- O ministro André Mendonça, do Supremo Tribunal Federal, enviou ao plenário virtual a decisão que prorroga os trabalhos da CPMI do INSS.
- A sessão de análise foi marcada para o dia 3 de abril.
- Mendonça alegou erro material na decisão e encaminhou o caso ao plenário, composto por onze ministros.
- O presidente do Senado, Davi Alcolumbre, deverá fazer a leitura do requerimento de prorrogação, conforme determinação do relator.
- O pedido de prorrogação preenche os requisitos legais e regimentais, e a Mesa Diretora e a presidência do Congresso não podem obstar seu regular processamento.
O ministro André Mendonça, do STF, enviou ao plenário virtual a análise de sua decisão que prorroga os trabalhos da CPMI do INSS. O referendo da decisão já está no plenário para apreciação.
A sessão foi marcada para o dia 3 de abril, com a Segunda Turma inicialmente designada para avaliar o caso. O colegiado é composto por Gilmar Mendes, Dias Toffoli, Nunes Marques e Luiz Fux, além de Mendonça.

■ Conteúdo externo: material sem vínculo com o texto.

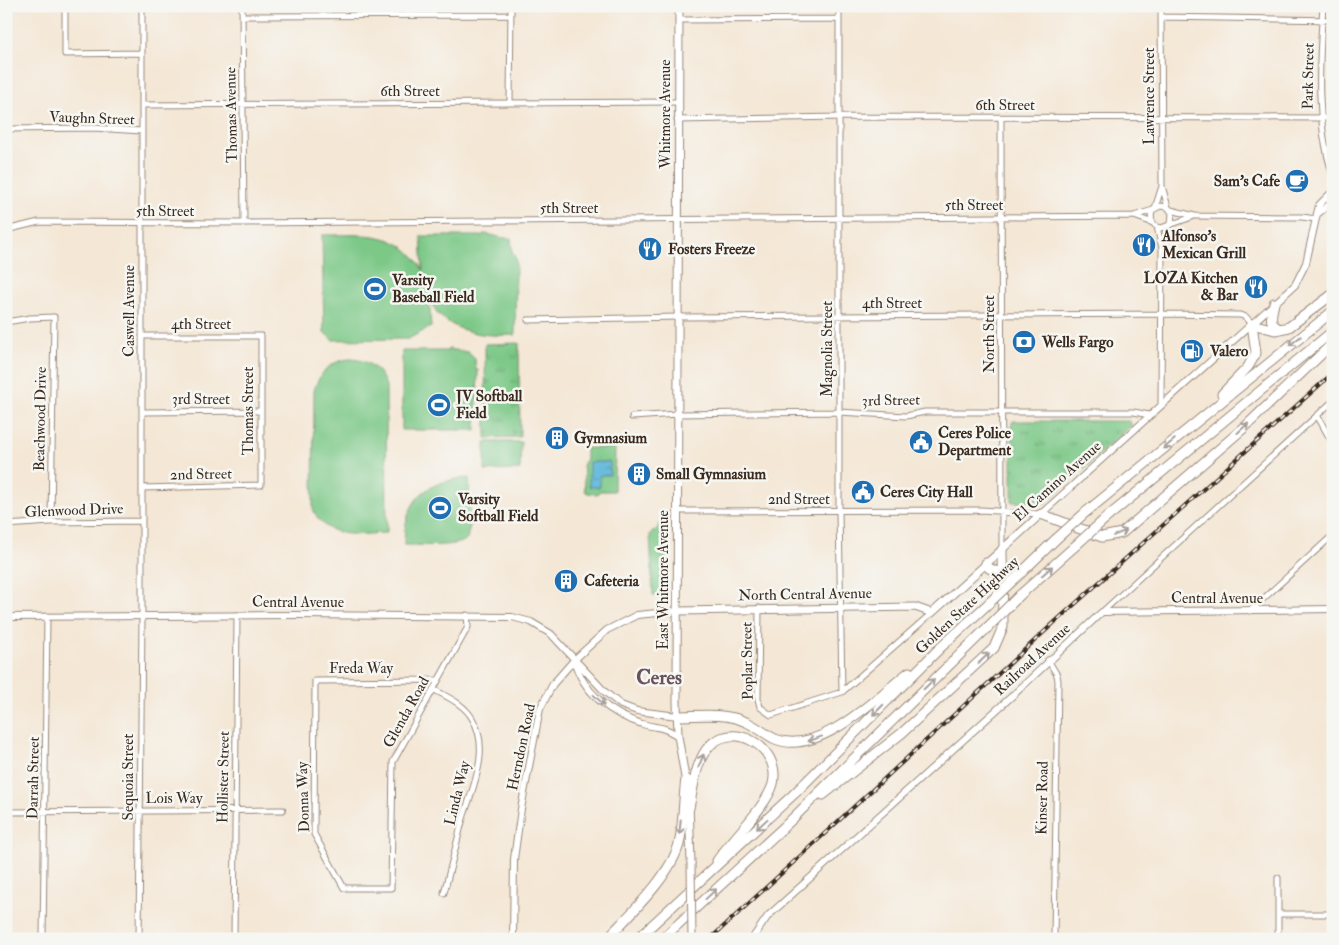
<svg xmlns="http://www.w3.org/2000/svg" width="1339" height="945" font-family="'IM FELL Double Pica',serif">
	<style>
		.green { fill: #7bc887; stroke: #5b7952 }
		.park { fill: url(#park-tufts); stroke: #5b7952 }
		.water { fill: url(#water-ripples); stroke: #4c707c }
		.lines { fill: none; stroke-linecap: round; stroke-linejoin: round }
		.minor-casing { stroke: #98887a; stroke-width: 7 }
		.tertiary-casing { stroke: #98887a; stroke-width: 8 }
		.secondary-casing { stroke: #98887a; stroke-width: 9 }
		.motorway-casing { stroke: #98887a; stroke-width: 11 }
		.minor { stroke: #fff; stroke-width: 5 }
		.tertiary { stroke: #fff; stroke-width: 6 }
		.secondary { stroke: #fff; stroke-width: 7 }
		.motorway { stroke: #fff; stroke-width: 9 }
		.rail-casing { stroke: #3b2a1e; stroke-width: 4 }
		.rail { stroke: #f6f6f2; stroke-width: 2; stroke-dasharray: 5.5; stroke-linecap: butt }
		.secondary-bridge-casing { stroke: #98887a; stroke-width: 9; stroke-linecap: butt }
		.motorway-bridge-casing { stroke: #98887a; stroke-width: 11; stroke-linecap: butt }
		.secondary-bridge { stroke: #fff; stroke-width: 7 }
		.motorway-bridge { stroke: #fff; stroke-width: 9 }
		.oneway { stroke: #a79f9a }
		.labels { text-anchor: middle; stroke-width: 5; stroke-linejoin: round; paint-order: stroke }
		.street-label { font-size: 15px; fill: #3b2a1e; stroke: #f6f6f2 }
		.poi-label { font-size: 15px; font-weight: bold; fill: #3b2a1e; stroke: #f6f6f2; text-anchor: start }
		.district-label { font-size: 20px; font-weight: bold; fill: #6a525c; stroke: #f6f6f2 }
	</style>
	<defs>
		<pattern id="park-tufts" width="24" height="20" patternUnits="userSpaceOnUse" patternTransform="scale(1.25)"><rect width="24" height="20" fill="#7bc887"/><path d="M3 7l-1-3M5 7V3M7 7l1-3M15 17l-1-3M17 17v-4M19 17l1-3" fill="none" stroke="#66a36e"/></pattern>
		<pattern id="water-ripples" width="26" height="14" patternUnits="userSpaceOnUse" patternTransform="scale(1.25)"><rect width="26" height="14" fill="#5db7da"/><path d="M2 4q2-2 4 0t4 0M15 11q2-2 4 0t4 0" fill="none" stroke="#4e95b0"/></pattern>
	</defs>
	<rect width="100%" height="100%" fill="#f6f6f2"/>
	<filter id="ink" filterUnits="userSpaceOnUse"><feTurbulence type="fractalNoise" baseFrequency=".02" numOctaves="2"/><feDisplacementMap in="SourceGraphic" scale="10" xChannelSelector="R" yChannelSelector="G"/><feConvolveMatrix kernelMatrix="1 2 1 2 8 2 1 2 1" color-interpolation-filters="sRGB"/></filter>
	<filter id="wash" filterUnits="userSpaceOnUse"><feTurbulence type="fractalNoise" baseFrequency=".0096" numOctaves="4" result="noise"/><feDisplacementMap in="SourceGraphic" scale="20" xChannelSelector="R" yChannelSelector="G"/><feGaussianBlur stdDeviation="1.12" result="paint"/><feColorMatrix in="noise" values="0 0 0 0 0 0 0 0 0 0 0 0 0 0 0 0 0 1.4 0 .05"/><feComposite in="paint" operator="in"/></filter>
	<g filter="url(#wash)">
		<rect width="100%" height="100%" fill="#f4e7d5"/>
		<!-- green -->
		<path class="green" d="M483,234C494,234 499,239 511,238L512,251L516,259L515,335C487,336 460,335 438,314C434,310 432,302 429,297L431,327L408,339L332,340L324,332L322,235C363,235 401,229 423,270L421,236H483Z
			M448,349L468,352L475,359L476,370H478L476,430H402V351H448Z
			M351,359C369,360 380,369 386,386L387,533C358,534 326,541 313,509L314,390C320,372 331,360 351,359Z
			M485,442H521L520,470L485,471Z
			M586,448H612L615,450L614,491H600L597,494L588,493L585,491L583,463L586,459Z
			M469,478L470,525L467,539C457,548 419,545 404,545C404,500 425,480 469,478Z
			M666,516V593L661,597L653,595L650,534L656,530Z"/>
		<!-- park -->
		<path class="park" d="M519,343L520,437L486,438L485,344Z
			M1014,421H1129L1132,425L1045,503L1012,502V422Z"/>
		<!-- water -->
		<path class="water" d="M589,462H610V475H600V487H589Z"/>
	</g>
	<g filter="url(#ink)">
		<g class="lines">
			<!-- minor casing -->
			<g class="minor-casing">
				<path id="minor" d="M65,6V54L142,53
					M242,6L244,223
					M839,6V511L842,692
					M1161,6L1162,186L1168,207
					M1323,6C1319,64 1315,120 1333,176
					M242,16L511,15
					M1161,17L1333,20
					M679,20L839,19
					M510,103L511,6
					M142,105L678,102
					M1001,118L1002,549
					M677,120L840,117L1333,118
					M6,129L93,128L142,131
					M1326,148L1333,161
					M1155,208L1162,186
					M1171,210L1195,216L1302,217L1316,219
					M1134,216L1153,223
					M1171,224L1172,213L1168,207L1160,206L1153,210C1149,218 1152,226 1161,228L1192,217
					M1157,227L1162,248L1161,405
					M6,230L39,222L244,223L1134,216L1153,210
					M1162,247L1168,226
					M528,320L679,317L1162,314L1240,315L1246,317L1252,324
					M6,322L30,318L54,317L51,522
					M142,412L261,411
					M1317,415L1333,444
					M632,417L678,414L839,412L906,416L925,412H1134L1149,415
					M142,488L261,485V336H142
					M677,511L981,510L1041,514
					M6,525L51,522L142,521
					M759,608L758,699L760,707L771,715L842,692L932,613
					M1250,611L1333,535
					M1102,612L1333,401
					M1048,660L1057,675L1058,681L1054,939
					M437,680L315,681L314,834L344,888H391L393,762L468,627L467,615
					M433,689C447,697 464,704 472,718C492,750 471,791 462,822C456,846 450,870 444,893
					M6,812L283,810
					M1278,878V939
					M1278,914H1333
					M43,939L47,617
					M139,939L142,616V6
					M234,939L237,615"/>
			</g>
			<!-- tertiary casing -->
			<g class="tertiary-casing">
				<path id="tertiary" d="M1317,214L1333,202
					M1041,514L1295,285L1306,263L1319,205L1333,191
					M6,617L299,615L512,617L531,622L551,634L605,692L621,705L637,711L678,716
					M574,660C583,692 610,714 642,724C660,729 661,725 678,736
					M513,939L514,859L521,809L540,709L553,684L574,660L607,630L637,615L678,611
					M752,939L768,916L1011,697L1102,612L1333,609"/>
			</g>
			<!-- secondary casing -->
			<g class="secondary-casing">
				<path id="secondary" d="M679,6L677,701L678,736L686,783
					M678,611L915,607L932,613L1041,514
					M689,803L691,863"/>
			</g>
			<!-- motorway casing -->
			<g class="motorway-casing">
				<path id="motorway" d="M1274,303C1272,314 1267,324 1280,329
					M1222,394L1248,367L1256,353L1252,324L1275,330L1289,327L1333,294
					M1086,512L1333,311
					M1041,514L1102,537L1122,533L1246,426L1333,343
					M1105,519L1333,331
					M986,563L989,568L1003,575
					M1021,573L1056,539
					M1020,595L1074,547
					M678,716C700,716 724,712 746,722C756,726 765,734 775,739C819,757 877,697 909,672
					M823,795L902,733L994,648L1003,627L1002,550
					M689,808C693,789 695,766 706,750C730,717 782,747 773,784C767,806 731,840 717,861
					M607,939C630,914 670,877 679,844C684,823 683,800 686,779
					M637,939L794,794L939,649L989,603
					M662,939L786,825L988,627"/>
			</g>
			<!-- minor -->
			<use href="#minor" class="minor"/>
			<!-- tertiary -->
			<use href="#tertiary" class="tertiary"/>
			<!-- secondary -->
			<use href="#secondary" class="secondary"/>
			<!-- motorway -->
			<use href="#motorway" class="motorway"/>
			<!-- rail casing -->
			<g class="rail-casing">
				<path id="rail" d="M710,939L1056,621L1333,373"/>
			</g>
			<!-- rail -->
			<use href="#rail" class="rail"/>
			<!-- secondary-bridge casing -->
			<g class="secondary-bridge-casing">
				<path id="secondary-bridge" d="M691,863L692,939"/>
			</g>
			<!-- motorway-bridge casing -->
			<g class="motorway-bridge-casing">
				<path id="motorway-bridge" d="M1056,539L1086,512
					M1074,547L1105,519
					M989,603L1021,573
					M988,627L1020,595"/>
			</g>
			<!-- secondary-bridge -->
			<use href="#secondary-bridge" class="secondary-bridge"/>
			<!-- motorway-bridge -->
			<use href="#motorway-bridge" class="motorway-bridge"/>
		</g>
		<!-- one-way arrows -->
		<defs><path id="oneway-shaft" d="M-6 0H5M1.5-3L5.5 0L1.5 3" fill="none" stroke-width="1.6" stroke-linecap="round" stroke-linejoin="round" transform="scale(1.25)"/></defs>
		<g class="oneway">
			<use href="#oneway-shaft" transform="translate(1295 341) rotate(141)"/>
			<use href="#oneway-shaft" transform="translate(1243 428) rotate(-42)"/>
			<use href="#oneway-shaft" transform="translate(1169 444) rotate(140)"/>
			<use href="#oneway-shaft" transform="translate(1120 533) rotate(-23)"/>
			<use href="#oneway-shaft" transform="translate(1047 571) rotate(-42)"/>
			<use href="#oneway-shaft" transform="translate(984 658) rotate(-44)"/>
			<use href="#oneway-shaft" transform="translate(929 684) rotate(-44)"/>
			<use href="#oneway-shaft" transform="translate(599 700) rotate(43)"/>
			<use href="#oneway-shaft" transform="translate(878 710) rotate(135)"/>
			<use href="#oneway-shaft" transform="translate(815 739) rotate(160)"/>
			<use href="#oneway-shaft" transform="translate(701 761) rotate(-69)"/>
			<use href="#oneway-shaft" transform="translate(762 824) rotate(137)"/>
			<use href="#oneway-shaft" transform="translate(680 827) rotate(96)"/>
			<use href="#oneway-shaft" transform="translate(711 894) rotate(-43)"/>
		</g>
	</g>
	<!-- icons -->
	<defs>
		<g id="cafe-disc" transform="scale(1.25)"><circle r="9.5" fill="#1f6fb2" stroke="#f6f6f2"/><path d="M-5.5-4.5H6V0H3Q3 3.5 0 3.5H-2.5Q-5.5 3.5-5.5 0ZM3-3.2v2h1.7v-2ZM-6 4.5H4V6H-6Z" fill="#fff"/></g>
		<g id="restaurant-disc" transform="scale(1.25)"><circle r="9.5" fill="#1f6fb2" stroke="#f6f6f2"/><path d="M-5-6h1v4h1v-4h1v4h1v-4h1v5L-1.5 .5V6h-2V.5L-5-1ZM5-6V6H3V1.5H1.5Q1.5-4 5-6Z" fill="#fff"/></g>
		<g id="stadium-disc" transform="scale(1.25)"><circle r="9.5" fill="#1f6fb2" stroke="#f6f6f2"/><path d="M0-5a6.5 5 0 1 0 0 10a6.5 5 0 1 0 0-10ZM-3.5-1.8h7v3.6h-7Z" fill="#fff"/></g>
		<g id="bank-disc" transform="scale(1.25)"><circle r="9.5" fill="#1f6fb2" stroke="#f6f6f2"/><path d="M-6-4H6V4H-6ZM0-2.3a2.3 2.3 0 1 0 0 4.6a2.3 2.3 0 1 0 0-4.6Z" fill="#fff"/></g>
		<g id="fuel-disc" transform="scale(1.25)"><circle r="9.5" fill="#1f6fb2" stroke="#f6f6f2"/><path d="M-5.5-6h7V0h2V4h1.3V-2.5L3-4.5l.8-.8L6-3V5H2.5V1h-1V6h-7ZM-4.2-4.7v3.2H.2V-4.7Z" fill="#fff"/></g>
		<g id="building-disc" transform="scale(1.25)"><circle r="9.5" fill="#1f6fb2" stroke="#f6f6f2"/><path d="M-4-6H4V6H1V3H-1V6H-4ZM-2.5-4.3h1.7v1.8h-1.7ZM.8-4.3h1.7v1.8H.8ZM-2.5-1h1.7V.8h-1.7ZM.8-1h1.7V.8H.8Z" fill="#fff"/></g>
		<g id="civic-disc" transform="scale(1.25)"><circle r="9.5" fill="#1f6fb2" stroke="#f6f6f2"/><path d="M-.6-6.5H3V-4.5H.6V-3L4-1V1h2V6H-6V1h2V-1L-.6-3ZM-1.2 2.5V6h2.4V2.5Z" fill="#fff"/></g>
	</defs>
	<g fill-rule="evenodd">
		<use href="#cafe-disc" x="1297" y="181"/>
		<use href="#restaurant-disc" x="1144" y="245"/>
		<use href="#restaurant-disc" x="650" y="249"/>
		<use href="#restaurant-disc" x="1256" y="287"/>
		<use href="#stadium-disc" x="375" y="289"/>
		<use href="#bank-disc" x="1024" y="342"/>
		<use href="#fuel-disc" x="1192" y="351"/>
		<use href="#stadium-disc" x="439" y="405"/>
		<use href="#building-disc" x="557" y="438"/>
		<use href="#civic-disc" x="921" y="442"/>
		<use href="#building-disc" x="639" y="474"/>
		<use href="#civic-disc" x="863" y="492"/>
		<use href="#stadium-disc" x="440" y="508"/>
		<use href="#building-disc" x="566" y="581"/>
	</g>
	<g class="labels">
		<!-- street labels -->
		<g class="street-label">
			<text transform="translate(1308 76) rotate(-89)" y="5">Park Street</text>
			<text x="410" y="96">6th Street</text>
			<text transform="translate(1149 96) rotate(-90)" y="5">Lawrence Street</text>
			<text x="1005" y="110">6th Street</text>
			<text transform="translate(665 114) rotate(-90)" y="5">Whitmore Avenue</text>
			<text transform="translate(231 115) rotate(-91)" y="5">Thomas Avenue</text>
			<text transform="translate(92 118) rotate(2)" y="5">Vaughn Street</text>
			<text x="974" y="210">5th Street</text>
			<text x="569" y="213">5th Street</text>
			<text x="165" y="216">5th Street</text>
			<text x="892" y="308">4th Street</text>
			<text transform="translate(129 311) rotate(-90)" y="5">Caswell Avenue</text>
			<text x="201" y="329">4th Street</text>
			<text transform="translate(989 334) rotate(-90)" y="5">North Street</text>
			<text transform="translate(827 349) rotate(-90)" y="5">Magnolia Street</text>
			<text x="201" y="404">3rd Street</text>
			<text transform="translate(891 400) rotate(-1)" y="5">3rd Street</text>
			<text transform="translate(248 411) rotate(-90)" y="5">Thomas Street</text>
			<text transform="translate(40 419) rotate(-89)" y="5">Beachwood Drive</text>
			<text transform="translate(201 474) rotate(-1)" y="5">2nd Street</text>
			<text transform="translate(1057 481) rotate(-42)" y="5">El Camino Avenue</text>
			<text x="799" y="504">2nd Street</text>
			<text transform="translate(74 510) rotate(-2)" y="5">Glenwood Drive</text>
			<text transform="translate(663 580) rotate(-90)" y="5">East Whitmore Avenue</text>
			<text transform="translate(805 594) rotate(-1)" y="5">North Central Avenue</text>
			<text x="1217" y="603">Central Avenue</text>
			<text x="298" y="607">Central Avenue</text>
			<text transform="translate(967 605) rotate(-43)" y="5">Golden State Highway</text>
			<text transform="translate(1032 659) rotate(-43)" y="5">Railroad Avenue</text>
			<text transform="translate(747 661) rotate(-91)" y="5">Poplar Street</text>
			<text x="361" y="673">Freda Way</text>
			<text transform="translate(406 712) rotate(-61)" y="5">Glenda Road</text>
			<text transform="translate(521 747) rotate(-78)" y="5">Herndon Road</text>
			<text transform="translate(128 777) rotate(-90)" y="5">Sequoia Street</text>
			<text transform="translate(223 777) rotate(-89)" y="5">Hollister Street</text>
			<text transform="translate(33 778) rotate(-89)" y="5">Darrah Street</text>
			<text transform="translate(457 793) rotate(-76)" y="5">Linda Way</text>
			<text transform="translate(303 797) rotate(-92)" y="5">Donna Way</text>
			<text x="174" y="803">Lois Way</text>
			<text transform="translate(1042 798) rotate(-89)" y="5">Kinser Road</text>
		</g>
		<!-- poi labels -->
		<g class="poi-label">
			<text x="1280" y="186" text-anchor="end">Sam's Cafe</text>
			<text x="1162" y="241">Alfonso's<tspan x="1162" dy="17">Mexican Grill</tspan></text>
			<text x="668" y="254">Fosters Freeze</text>
			<text x="1238" y="283" text-anchor="end">LOZA Kitchen<tspan x="1238" dy="17">&amp; Bar</tspan></text>
			<text x="392" y="285">Varsity<tspan x="392" dy="17">Baseball Field</tspan></text>
			<text x="1042" y="347">Wells Fargo</text>
			<text x="1210" y="356">Valero</text>
			<text x="456" y="401">JV Softball<tspan x="456" dy="17">Field</tspan></text>
			<text x="938" y="438">Ceres Police<tspan x="938" dy="17">Department</tspan></text>
			<text x="574" y="443">Gymnasium</text>
			<text x="656" y="479">Small Gymnasium</text>
			<text x="880" y="497">Ceres City Hall</text>
			<text x="458" y="504">Varsity<tspan x="458" dy="17">Softball Field</tspan></text>
			<text x="584" y="586">Cafeteria</text>
		</g>
		<!-- district labels -->
		<g class="district-label">
			<text x="659" y="684">Ceres</text>
		</g>
	</g>
	<!-- margin -->
	<rect width="1339" height="945" fill="none" stroke="#f6f6f2" stroke-width="25"/>
</svg>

Mendonça afirmou ter identificado um erro material na decisão e encaminhou o caso ao plenário, que dispõe de 11 ministros. O ministro determinou que o presidente do Senado leia o requerimento de prorrogação.
O texto jurídico aponta que o pedido de prorrogação atende aos requisitos legais e regimentais, não cabendo obstar o processamento pelo presidente do Senado nem pela Mesa Diretora. O requerimento deve, portanto, seguir para leitura, recebimento e publicação.